Task brief: In the entries below, how many lines contain the string "buttons"? State the number and nothing else.

-------- Material shown --------

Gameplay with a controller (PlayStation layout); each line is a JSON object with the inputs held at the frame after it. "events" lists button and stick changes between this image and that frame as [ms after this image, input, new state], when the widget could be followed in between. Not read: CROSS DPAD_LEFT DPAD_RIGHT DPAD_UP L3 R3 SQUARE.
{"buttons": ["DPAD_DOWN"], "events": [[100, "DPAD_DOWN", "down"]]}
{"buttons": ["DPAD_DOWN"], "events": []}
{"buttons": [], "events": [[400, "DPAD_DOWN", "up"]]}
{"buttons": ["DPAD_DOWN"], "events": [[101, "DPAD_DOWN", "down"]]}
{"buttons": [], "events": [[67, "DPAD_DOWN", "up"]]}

--------

Problem solution: 5